Friday, May 13, 2011

How many flat-screen TVs can you buy for a shipload of iron ore?

One of the best-known ideas in development economics is the Prebisch-Singer hypothesis, which states that the terms of trade between primary products and manufactured goods tends to deteriorate over time. The hypothesis, which dates back to the early 1950s, asserts that countries exporting primary commodities (minerals and/or agricultural products) would be able to import fewer and fewer manufactured goods for a given amount of exports, and hence would become progressively worse off, or fall further behind developed countries.

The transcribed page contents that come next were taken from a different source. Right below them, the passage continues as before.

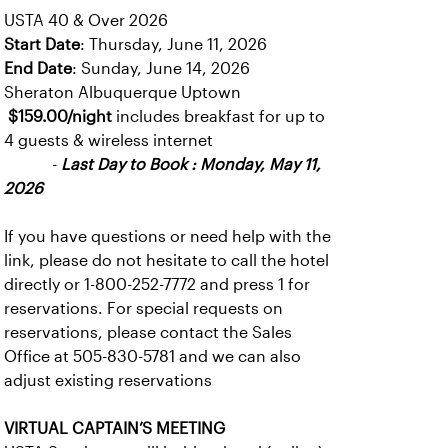
USTA 40 & Over 2026
Start Date
: Thursday, June 11, 2026
End Date
: Sunday, June 14, 2026
Sheraton Albuquerque Uptown
$159.00/night
includes breakfast for up to
4 guests & wireless internet
-
Last Day to Book : Monday, May 11,
2026
If you have questions or need help with the
link, please do not hesitate to call the hotel
directly or 1-800-252-7772 and press 1 for
reservations. For special requests on
reservations, please contact the Sales
Office at 505-830-5781 and we can also
adjust existing reservations
VIRTUAL CAPTAIN’S MEETING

A common policy recommendation based on this idea is that developing countries should strive to diversify their economies and reduce dependence on primary commodity exports by developing manufacturing activities.

The hypothesis is closely linked to the idea that most countries follow a natural progression from producing mainly primary commodities, moving on to manufacturing and eventually to services.

The progression from primary commodities (minerals) to manufacturing has underpinned much of Botswana’s thinking on industrialisation and diversification, and the manufacturing sector has benefitted from incentives and special treatment by government. And yet the policy has been largely unsuccessful, in that manufacturing has shown only sluggish growth rather than dynamism. There are only a few examples of manufacturing firms that have demonstrated long-term sustainability, while many more have collapsed once subsidies or special treatment was withdrawn.

But perhaps the Prebisch-Singer hypothesis is wrong, or at least not as applicable as it once was. Two major developments suggest that it may be less relevant today.

First, the commodity “supercycle”, whereby an increase in the demand for primary commodities, driven by higher global economic growth, leads to sustained higher commodity prices;

Second, the steady fall in the prices of many manufactured goods, associated with a shift in the locus of global manufacturing production from developed to developing countries.

These two trends, if sustained, suggest that the reverse of the original hypothesis may now be true, and that the terms of trade of primary commodity producers are now improving, rather than deteriorating, and that a given level of primary commodity exports can now buy an increasing amount of imports of manufactured goods.

The importance of this was recently illustrated by the Governor of the Reserve Bank of Australia, a country that mainly exports primary commodities and imports manufactured goods. Five years ago, Governor Stevens noted, a shipload of iron ore bought 2,200 flatscreen TVs; now it buys 22,000. A long term trend of declining terms of trade seems to have been reversed, with Australia’s terms of trade improving by 42% since 2004.

The fact that commodity prices – for both minerals and foodstuffs – have resumed their upward trend after a temporary interruption in 2008-9 following the global financial crisis, suggests that this may well be a long-term development. Rising mineral prices are being driven, to a large extent, by demand from emerging market economic, especially India and China, which is likely to persist for some time, even if they eventually move to a less resource-intensive growth path. And while the decline in the prices of manufactured goods may be slowed as wages start to rise in China, there is still scope for manufacturing to move to other low-wage Asian economies.

What does this mean for Botswana? Certainly the focus of industrial development and diversification policy needs to change, with manufacturing no longer the centre of attention. But it also means that continued reliance on minerals, especially if the mining sector can itself become diversified, as seems to be happening, is not necessarily a bad thing.